Commerce extérieur

La pause économique tempère le déséquilibre

Le commerce international retrouve nettement vigueur, en 1976, situation qui tranche sur la phase déprimée de 1975. D'une année à l'autre, les échanges mondiaux progressent de 11 % en volume et de 12 % en valeur, franchissant la barre des 1 000 milliards de dollars. Et il est à noter que l'expansion de la production mondiale est quasiment moitié moins forte que la reprise des échanges.
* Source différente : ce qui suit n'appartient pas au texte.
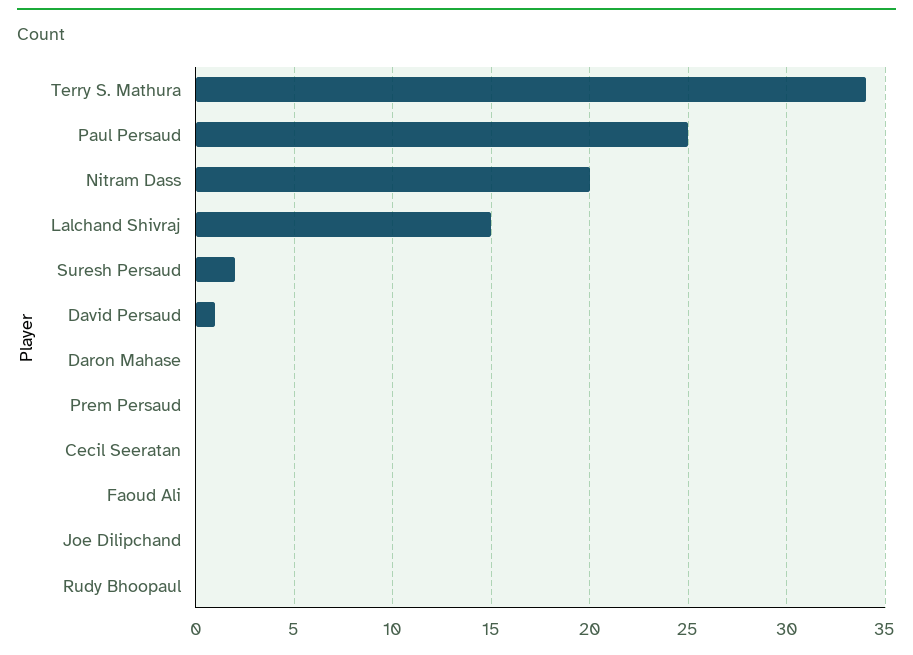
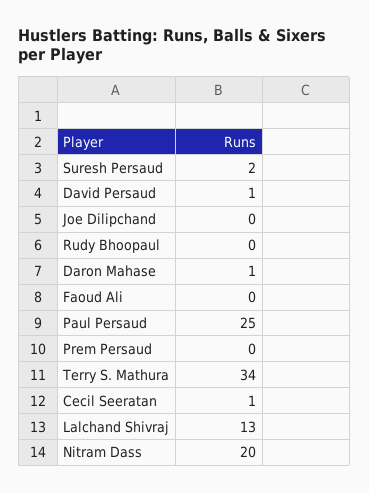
  {
    "Terry S. Mathura": 34,
    "Paul Persaud": 25,
    "Nitram Dass": 20,
-   "Lalchand Shivraj": 15,
+   "Lalchand Shivraj": 13,
    "Suresh Persaud": 2,
    "David Persaud": 1,
-   "Daron Mahase": 0,
+   "Daron Mahase": 1,
    "Prem Persaud": 0,
-   "Cecil Seeratan": 0,
+   "Cecil Seeratan": 1,
    "Faoud Ali": 0,
    "Joe Dilipchand": 0,
    "Rudy Bhoopaul": 0
  }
Dans cette ambiance de croissance élevée, le commerce extérieur français se ressaisit, lui aussi. Il reste que l'année 1976 se solde finalement, dans ce domaine, par un record tristement négatif : la balance commerciale fait ressortir un déficit de 20,9 milliards de F. On mesure mieux la détérioration spectaculaire en se reportant aux résultats de 1975, année au cours de laquelle avait été enregistré un excédent de 6,8 milliards de F. Un tel déséquilibre du compte marchandises pèse dangereusement sur la balance des paiements courants, qui s'établit à – 29 milliards de F.
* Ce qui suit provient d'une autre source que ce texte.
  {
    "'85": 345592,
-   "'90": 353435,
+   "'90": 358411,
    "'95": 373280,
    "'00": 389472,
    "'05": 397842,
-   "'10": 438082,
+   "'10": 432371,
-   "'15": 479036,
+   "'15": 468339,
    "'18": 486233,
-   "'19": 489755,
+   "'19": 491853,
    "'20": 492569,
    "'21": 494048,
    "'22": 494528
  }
Calculées en termes FOB, c'est-à-dire valeur de la marchandise au point de sortie du pays exportateur, les importations totales françaises (293,6 milliards) s'accroissent à un rythme de 33,2 %, soit près du double de celui des exportations globales (272,7 milliards), qui s'inscrit à 20 % par rapport à 1975. En volume, dans un système de prix identique, la poussée des achats se chiffre à environ + 21 %, et celle des ventes à + 10 %. Le taux de couverture des importations par les exportations chute de 103,1 à 92,9 %, retrouvant à peu de chose près le niveau de 1974.

Envolée

Les importations s'accélèrent au fil des mois, mais d'une manière plus marquée dès la fin du 1er semestre, tandis que la cadence des exportations a alors plutôt tendance à s'infléchir.

Les causes de cette évolution, on les trouve dans une stimulation de l'activité intérieure et de la demande, dans une reconstitution des stocks. Le développement économique, sans doute plus rapide et plus précoce que dans d'autres pays voisins, provoque cette envolée des importations.

Le phénomène est, cependant, amplifié par l'augmentation des prix internationaux des matières premières importées : de 1975 à 1976, l'indice d'ensemble reflète une hausse de 43,5 % sur la base des cotations en livres sterling et en dollars, et de 39,6 % sur celle des prix transposés en francs français. Cela est spécialement sensible pour une denrée tropicale, le café, dont les prix moyens à l'importation triplent de fin 1975 à fin 1976.

La dégradation des termes de l'échange, due à la dépréciation du franc, accentue le déséquilibre au deuxième semestre. Se trouve renchéri le coût des importations.

On assiste également à une montée des achats de pétrole brut : les approvisionnements de l'année dépassent 122 millions de tonnes (+ 14,3 % sur 1975), soit une dépense d'un peu plus de 55 milliards de F (+ 32,5 %). La note pétrolière s'alourdit d'autant qu'entre janvier et décembre le prix à la tonne s'élève progressivement de 426 à 472 F. Outre un accroissement des stocks à titre de précaution, des importations supplémentaires d'énergie sont nécessaires pour pallier la baisse de régime des centrales hydroélectriques consécutive à la sécheresse de 1976.

Cette même sécheresse a, bien entendu, des effets négatifs sur le courant des exportations agricoles, en même temps qu'elle provoque une hausse des importations pour compenser la diminution des récoltes.

En septembre, dans l'attente d'une réévaluation de la monnaie allemande, des mouvements spéculatifs d'achats outre-Rhin provoquent un gonflement des importations. Celles-ci dépassent alors 26 milliards et ne cesseront ensuite de croître pour aboutir au-delà de 29 milliards en décembre.

Enfin, la fermeté de la demande des particuliers pousse, d'une façon singulière, les importations de biens de consommation (automobiles, textiles, etc.). Dans ce secteur, se renforce la pénétration des fournisseurs étrangers sur le marché intérieur, et le partage du marché évolue donc au détriment des industries françaises qui, soit à cause d'une certaine saturation de leurs capacités de production, soit par manque de compétitivité des prix ou de dynamisme, ne peuvent faire suffisamment face, sur le terrain même de l'Hexagone, à la concurrence plus vive venue de l'extérieur. Les importations de produits à des prix considérés comme « anormalement bas » de tel ou tel pays d'Asie (pour des textiles, par exemple) n'expliquent pas, à elles seules, une telle situation.

Sensibilité

Tous ces facteurs conjugués font qu'en 1976 la France parvient presque, à un souffle, à quelque 400 millions de dollars près, à la hauteur du Japon, troisième importateur mondial. La fragilité de l'équilibre extérieur, tenant à la sensibilité des importations aux variations de la demande intérieure, est mise, une fois de plus, en relief.